(DATA SUPPLIED begins)
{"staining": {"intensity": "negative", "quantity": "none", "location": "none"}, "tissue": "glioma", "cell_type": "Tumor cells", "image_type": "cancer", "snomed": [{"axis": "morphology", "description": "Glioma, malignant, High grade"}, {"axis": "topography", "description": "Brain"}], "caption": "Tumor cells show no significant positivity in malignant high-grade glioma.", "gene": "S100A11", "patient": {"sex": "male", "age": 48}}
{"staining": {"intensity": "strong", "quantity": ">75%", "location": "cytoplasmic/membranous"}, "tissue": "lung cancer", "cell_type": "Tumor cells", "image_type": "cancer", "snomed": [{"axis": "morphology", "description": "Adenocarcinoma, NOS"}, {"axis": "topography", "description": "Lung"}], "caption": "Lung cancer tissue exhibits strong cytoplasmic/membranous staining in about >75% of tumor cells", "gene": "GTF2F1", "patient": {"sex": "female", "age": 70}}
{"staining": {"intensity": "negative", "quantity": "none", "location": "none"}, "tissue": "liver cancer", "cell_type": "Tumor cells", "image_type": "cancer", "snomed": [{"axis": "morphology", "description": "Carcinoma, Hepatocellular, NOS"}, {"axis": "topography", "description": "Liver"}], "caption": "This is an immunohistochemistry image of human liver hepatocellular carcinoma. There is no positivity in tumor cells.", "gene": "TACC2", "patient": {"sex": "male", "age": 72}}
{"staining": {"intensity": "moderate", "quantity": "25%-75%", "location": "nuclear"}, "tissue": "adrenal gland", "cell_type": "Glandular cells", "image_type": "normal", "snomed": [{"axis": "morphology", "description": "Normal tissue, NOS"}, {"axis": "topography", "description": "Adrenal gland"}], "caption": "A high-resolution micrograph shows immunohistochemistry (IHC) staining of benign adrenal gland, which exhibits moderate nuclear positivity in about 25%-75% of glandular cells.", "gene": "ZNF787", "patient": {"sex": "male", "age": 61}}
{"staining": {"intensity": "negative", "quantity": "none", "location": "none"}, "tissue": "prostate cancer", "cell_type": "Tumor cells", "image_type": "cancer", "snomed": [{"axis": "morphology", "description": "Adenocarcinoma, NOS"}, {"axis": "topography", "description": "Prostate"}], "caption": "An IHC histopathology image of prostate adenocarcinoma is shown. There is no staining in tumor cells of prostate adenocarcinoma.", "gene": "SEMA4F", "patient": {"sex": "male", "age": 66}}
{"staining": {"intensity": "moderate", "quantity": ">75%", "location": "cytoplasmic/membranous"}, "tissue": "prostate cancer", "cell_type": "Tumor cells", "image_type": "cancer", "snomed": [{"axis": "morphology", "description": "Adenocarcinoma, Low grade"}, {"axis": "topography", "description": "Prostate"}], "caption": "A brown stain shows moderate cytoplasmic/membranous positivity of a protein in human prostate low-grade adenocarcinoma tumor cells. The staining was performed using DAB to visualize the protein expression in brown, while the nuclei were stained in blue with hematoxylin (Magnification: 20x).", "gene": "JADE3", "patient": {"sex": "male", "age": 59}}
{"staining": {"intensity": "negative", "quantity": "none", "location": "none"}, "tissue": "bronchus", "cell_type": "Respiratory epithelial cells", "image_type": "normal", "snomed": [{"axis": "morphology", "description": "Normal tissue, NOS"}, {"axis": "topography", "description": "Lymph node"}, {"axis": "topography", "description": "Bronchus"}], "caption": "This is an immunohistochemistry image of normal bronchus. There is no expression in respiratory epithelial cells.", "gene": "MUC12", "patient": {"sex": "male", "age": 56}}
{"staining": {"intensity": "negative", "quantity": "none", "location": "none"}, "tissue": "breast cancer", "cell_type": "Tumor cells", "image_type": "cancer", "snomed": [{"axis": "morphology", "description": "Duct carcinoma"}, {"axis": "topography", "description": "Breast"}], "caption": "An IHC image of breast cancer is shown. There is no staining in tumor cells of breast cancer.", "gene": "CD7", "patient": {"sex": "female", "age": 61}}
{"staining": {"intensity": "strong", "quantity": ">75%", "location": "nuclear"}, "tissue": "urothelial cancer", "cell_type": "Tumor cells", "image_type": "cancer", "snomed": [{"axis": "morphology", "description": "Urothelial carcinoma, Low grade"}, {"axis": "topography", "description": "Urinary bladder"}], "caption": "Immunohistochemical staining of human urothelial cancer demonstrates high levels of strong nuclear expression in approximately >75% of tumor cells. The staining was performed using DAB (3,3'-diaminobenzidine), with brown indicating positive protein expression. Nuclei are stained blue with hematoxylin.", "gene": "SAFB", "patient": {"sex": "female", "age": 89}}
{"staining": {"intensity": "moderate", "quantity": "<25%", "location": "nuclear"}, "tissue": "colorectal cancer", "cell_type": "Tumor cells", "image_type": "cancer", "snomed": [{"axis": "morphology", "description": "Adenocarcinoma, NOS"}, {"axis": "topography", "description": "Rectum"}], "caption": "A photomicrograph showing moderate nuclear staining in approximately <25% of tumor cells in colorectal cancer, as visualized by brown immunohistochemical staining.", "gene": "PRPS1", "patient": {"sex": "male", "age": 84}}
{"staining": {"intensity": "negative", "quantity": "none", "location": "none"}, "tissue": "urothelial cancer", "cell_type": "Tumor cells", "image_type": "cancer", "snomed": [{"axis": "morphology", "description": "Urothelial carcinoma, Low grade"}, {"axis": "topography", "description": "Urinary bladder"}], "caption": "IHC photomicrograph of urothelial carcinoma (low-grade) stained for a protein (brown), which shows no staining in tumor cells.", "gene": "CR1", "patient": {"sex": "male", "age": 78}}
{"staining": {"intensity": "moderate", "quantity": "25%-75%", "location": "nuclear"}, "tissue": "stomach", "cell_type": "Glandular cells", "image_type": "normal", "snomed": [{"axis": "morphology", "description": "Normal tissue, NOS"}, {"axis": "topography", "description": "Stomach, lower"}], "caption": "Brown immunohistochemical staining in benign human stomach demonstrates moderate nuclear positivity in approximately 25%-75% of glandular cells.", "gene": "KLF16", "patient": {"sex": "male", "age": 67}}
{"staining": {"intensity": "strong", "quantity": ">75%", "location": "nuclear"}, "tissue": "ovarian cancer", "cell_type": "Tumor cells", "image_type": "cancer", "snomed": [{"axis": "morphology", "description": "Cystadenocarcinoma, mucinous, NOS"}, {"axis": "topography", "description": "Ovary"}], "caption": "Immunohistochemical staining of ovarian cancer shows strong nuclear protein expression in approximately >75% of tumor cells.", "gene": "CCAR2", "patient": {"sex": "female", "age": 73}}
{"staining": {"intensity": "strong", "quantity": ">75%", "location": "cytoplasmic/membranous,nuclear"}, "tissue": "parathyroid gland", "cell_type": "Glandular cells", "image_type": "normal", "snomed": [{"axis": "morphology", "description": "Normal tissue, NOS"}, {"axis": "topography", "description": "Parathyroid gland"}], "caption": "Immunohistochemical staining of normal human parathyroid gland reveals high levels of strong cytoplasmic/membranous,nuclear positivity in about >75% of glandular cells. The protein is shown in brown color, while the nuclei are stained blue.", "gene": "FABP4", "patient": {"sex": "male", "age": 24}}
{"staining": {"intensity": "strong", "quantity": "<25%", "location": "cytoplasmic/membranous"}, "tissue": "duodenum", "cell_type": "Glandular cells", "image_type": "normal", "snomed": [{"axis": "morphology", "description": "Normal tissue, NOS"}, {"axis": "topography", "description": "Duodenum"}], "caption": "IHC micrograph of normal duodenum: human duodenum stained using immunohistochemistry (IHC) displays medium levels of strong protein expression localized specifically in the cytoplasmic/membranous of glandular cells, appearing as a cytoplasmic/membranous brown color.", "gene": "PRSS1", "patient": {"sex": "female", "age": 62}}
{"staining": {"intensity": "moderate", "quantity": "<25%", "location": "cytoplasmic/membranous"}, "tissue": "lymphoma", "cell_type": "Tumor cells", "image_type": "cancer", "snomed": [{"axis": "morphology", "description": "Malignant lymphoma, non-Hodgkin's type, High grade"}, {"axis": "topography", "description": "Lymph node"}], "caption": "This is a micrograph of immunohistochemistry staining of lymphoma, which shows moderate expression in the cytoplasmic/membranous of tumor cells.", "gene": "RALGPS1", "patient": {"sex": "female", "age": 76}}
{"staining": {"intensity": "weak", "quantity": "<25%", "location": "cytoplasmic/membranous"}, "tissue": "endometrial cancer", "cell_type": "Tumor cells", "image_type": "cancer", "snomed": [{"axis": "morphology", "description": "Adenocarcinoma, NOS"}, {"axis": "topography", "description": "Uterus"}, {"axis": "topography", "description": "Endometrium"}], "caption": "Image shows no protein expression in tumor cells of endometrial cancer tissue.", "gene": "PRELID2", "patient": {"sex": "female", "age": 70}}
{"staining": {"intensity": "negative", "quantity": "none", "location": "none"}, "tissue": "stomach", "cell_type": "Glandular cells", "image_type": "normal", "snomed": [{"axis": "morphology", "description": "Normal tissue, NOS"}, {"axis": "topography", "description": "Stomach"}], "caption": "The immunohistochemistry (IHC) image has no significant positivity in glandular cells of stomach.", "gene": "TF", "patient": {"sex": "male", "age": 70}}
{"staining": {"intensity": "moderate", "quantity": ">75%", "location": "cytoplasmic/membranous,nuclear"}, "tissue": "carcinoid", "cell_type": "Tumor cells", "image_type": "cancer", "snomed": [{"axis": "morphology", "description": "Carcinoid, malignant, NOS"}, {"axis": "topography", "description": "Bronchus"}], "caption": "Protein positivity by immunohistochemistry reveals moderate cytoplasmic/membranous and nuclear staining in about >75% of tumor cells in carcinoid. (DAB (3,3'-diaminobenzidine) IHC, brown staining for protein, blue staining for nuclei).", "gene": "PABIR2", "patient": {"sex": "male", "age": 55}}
(DATA SUPPLIED ends)
> WHAT IS NEEDED: Taking the entries above, restate exactly those lines that fall between the line with "IHC image of" and the line with "staining of human", keeping both of those lines too.

> RESPONSE TO THIS TASK:
{"staining": {"intensity": "negative", "quantity": "none", "location": "none"}, "tissue": "breast cancer", "cell_type": "Tumor cells", "image_type": "cancer", "snomed": [{"axis": "morphology", "description": "Duct carcinoma"}, {"axis": "topography", "description": "Breast"}], "caption": "An IHC image of breast cancer is shown. There is no staining in tumor cells of breast cancer.", "gene": "CD7", "patient": {"sex": "female", "age": 61}}
{"staining": {"intensity": "strong", "quantity": ">75%", "location": "nuclear"}, "tissue": "urothelial cancer", "cell_type": "Tumor cells", "image_type": "cancer", "snomed": [{"axis": "morphology", "description": "Urothelial carcinoma, Low grade"}, {"axis": "topography", "description": "Urinary bladder"}], "caption": "Immunohistochemical staining of human urothelial cancer demonstrates high levels of strong nuclear expression in approximately >75% of tumor cells. The staining was performed using DAB (3,3'-diaminobenzidine), with brown indicating positive protein expression. Nuclei are stained blue with hematoxylin.", "gene": "SAFB", "patient": {"sex": "female", "age": 89}}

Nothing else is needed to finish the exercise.